A sombre, masterful evening at Meany

Fine players from Berlin bring out the sinister unquiet of works by Shostakovich and Beethoven.

Fine players from Berlin bring out the sinister unquiet of works by Shostakovich and Beethoven.

This season's UW chamber music series at Meany Hall offers a balance between great and established quartets playing the classical repertory and younger groups mixing in more modern or offbeat fare. Forthcoming concerts by the Chiara (Beethoven and a world premiere of a quartet by Daniel Ott) and Harlem (Beethoven, Shostakovich, Borodin and Chick Corea) groups represent the mix. The more traditionally classical approach is represented by the Emerson Quartet (Haydn, Bartok, and Brahms) at the end of the season, and  Tuesday’s concert by the Philharmonia Quartet from Berlin.

The Berliners gave us Shostakovich's 13th Quartet, Beethoven’s second Rasumovsky quartet, and Debussy's only piece for the medium. It made for a severe evening in the first two quartets, which were marked almost throughout by anguish and disquiet.

The Shostakovich quartet is powerful but even by his standards austere and cheerless. It's a single adagio movement in a highly dissonant idiom with some nods to the Schoenberg twelve-tone system. The work consists of a sustained and highly chromatic melody passed between the instruments interspersed with wild dithyrambic leaps and trills on the higher instruments as though the music were trying to find some exit from its own  gloomy landscape.

There is no exit, and as the piece proceeds a repeated but sinisterly unpredictable knocking, created by tapping an instrument bow on a violin's wooden body, becomes increasingly dominant. The piece ends amid the sinister knocking and without any of the resigned sardonic humor that Shostakovich often found to distance himself and his listeners from the bleak emotional world which so much of his music depicts.

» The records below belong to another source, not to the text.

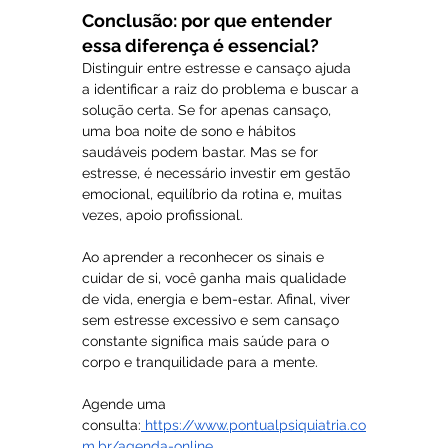
Conclusão: por que entender 
essa diferença é essencial?
Distinguir entre estresse e cansaço ajuda 
a identificar a raiz do problema e buscar a 
solução certa. Se for apenas cansaço, 
uma boa noite de sono e hábitos 
saudáveis podem bastar. Mas se for 
estresse, é necessário investir em gestão 
emocional, equilíbrio da rotina e, muitas 
vezes, apoio profissional.
Ao aprender a reconhecer os sinais e 
cuidar de si, você ganha mais qualidade 
de vida, energia e bem-estar. Afinal, viver 
sem estresse excessivo e sem cansaço 
constante significa mais saúde para o 
corpo e tranquilidade para a mente.
Agende uma 
consulta:
https://www.pontualpsiquiatria.co
m.br/agenda-online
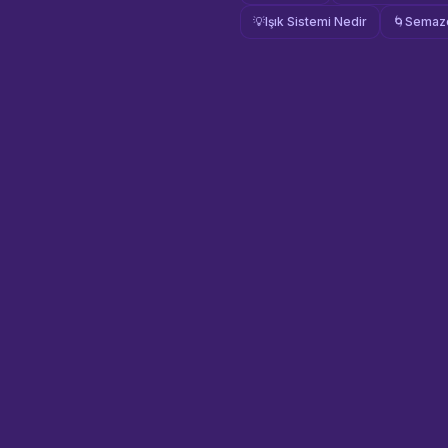
💡
Işık Sistemi Nedir
🌀
Semaze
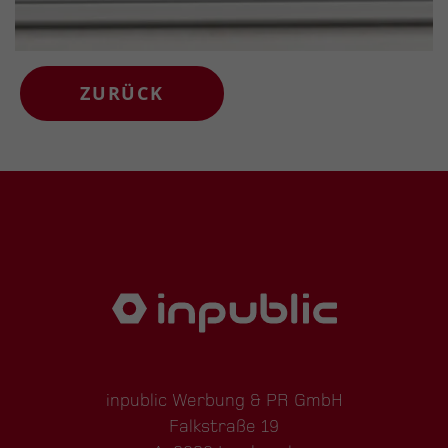
ZURÜCK
inpublic Werbung & PR GmbH
Falkstraße 19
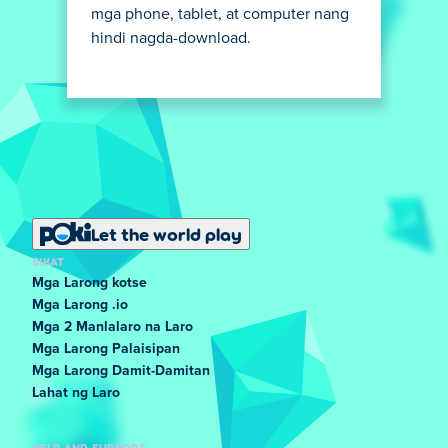
mga phone, tablet, at computer nang
hindi nagda-download.
Let the world play
SIKAT
Mga Larong kotse
Mga Larong .io
Mga 2 Manlalaro na Laro
Mga Larong Palaisipan
Mga Larong Damit-Damitan
Lahat ng Laro
HELP AND SUPPORT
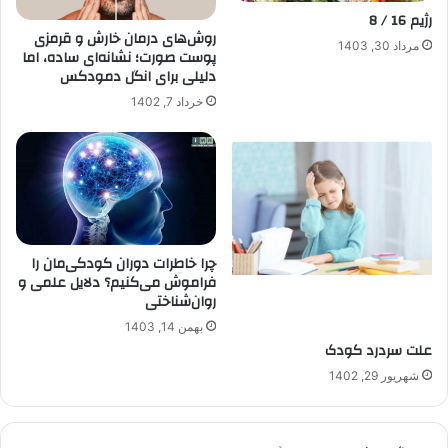
رژیم 16 / 8
روش‌های درمان خارش و قرمزی
مرداد 30, 1403
پوست صورت؛ نشانه‌ای ساده، اما
دلیلی برای انگل دمودکس
خرداد 7, 1402
چرا خاطرات دوران کودکی‌مان را
فراموش می‌کنیم؟ دلایل علمی و
روان‌شناختی
بهمن 14, 1403
علت سردرد کودک
شهریور 29, 1402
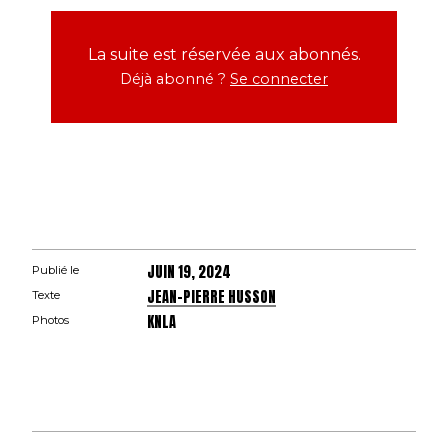
La suite est réservée aux abonnés.
Déjà abonné ?
Se connecter
JUIN 19, 2024
Publié le
JEAN-PIERRE HUSSON
Texte
KNLA
Photos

In spite of its intense and lyrical slow movement, Beethoven's Quartet in E Minor Opus 59 No 2 is also an unquiet work, the least extroverted of the Rasumovksy group. Its dramatically conflicted first movement and nervy tarantella-like finale make for a powerful and sombre experience.

The Debussy quartet in the second half lightened the tone somewhat and was delivered with verve and finesse and, in the slow movement, there was playing of seductive tenderness. Debussy’s exquisite harmonies may invite lingering but the players kept a strong sense of forward movement, consistent with the composer’s directions: the first movement marking is “Animated and very forthright (décidé).”

The Berlin Philharmonia Quartet has a close association with the Berlin Philharmonic Orchestra, perhaps the most consistently impressive of Europe’s great orchestras. The orchestra promotes its concerts in the home city and the players are or have been members. Certainly the quartet’s first violin can be seen as concertmaster in some of the concerts viewable on the orchestra’s Digital Concert Hall.

The works in their Meany program all included a good deal of solo lines for all four players. It was clear that each of them is an exceptional artist. Together they are a fine ensemble with both power and refinement and delivering interpretations of great depth.

Taken overall, a sombre evening and a fine one for the connoisseur.